═══ Dataset section

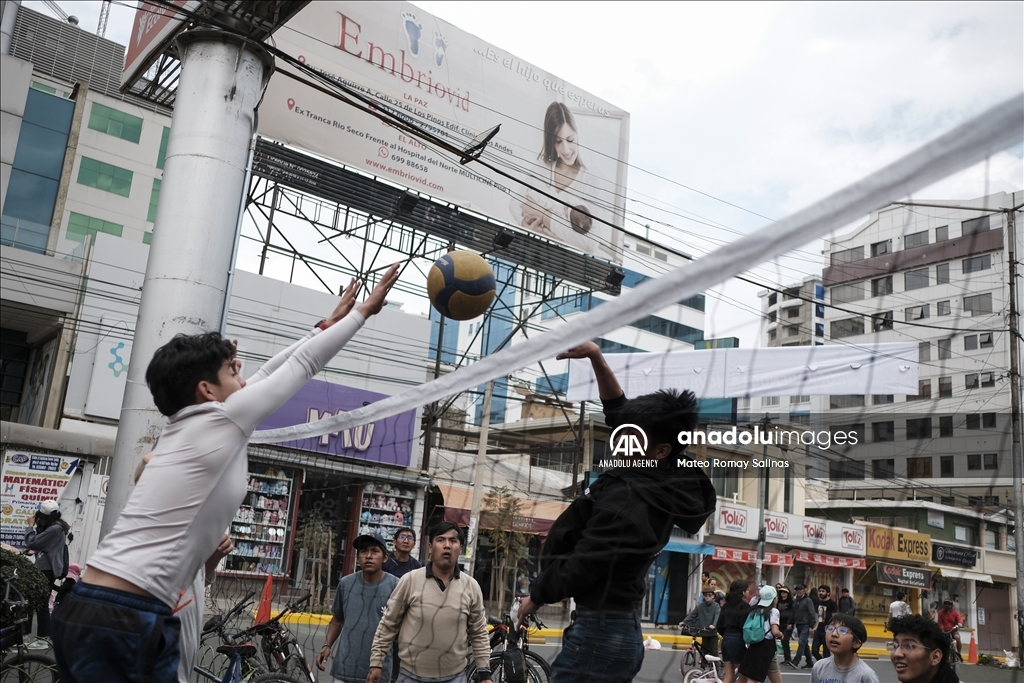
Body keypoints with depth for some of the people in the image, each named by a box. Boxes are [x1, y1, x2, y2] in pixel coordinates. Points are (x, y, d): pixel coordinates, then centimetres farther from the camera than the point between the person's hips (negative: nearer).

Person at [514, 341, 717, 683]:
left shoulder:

══════

- _Task instructions_: Reproduce the material above line for line with no changes, leaving out the picture.

- _Expected answer_:
Body keypoints with depth for some of the people in the image, each named by a box. Boxes are [x1, y1, x2, y2] in pixel coordinates. Points are (x, y, d): pixel coordinates, then centimetres farther from the camera than the point between the person's hips (negative: nearer).

Person at [514, 341, 717, 683]:
left shoulder:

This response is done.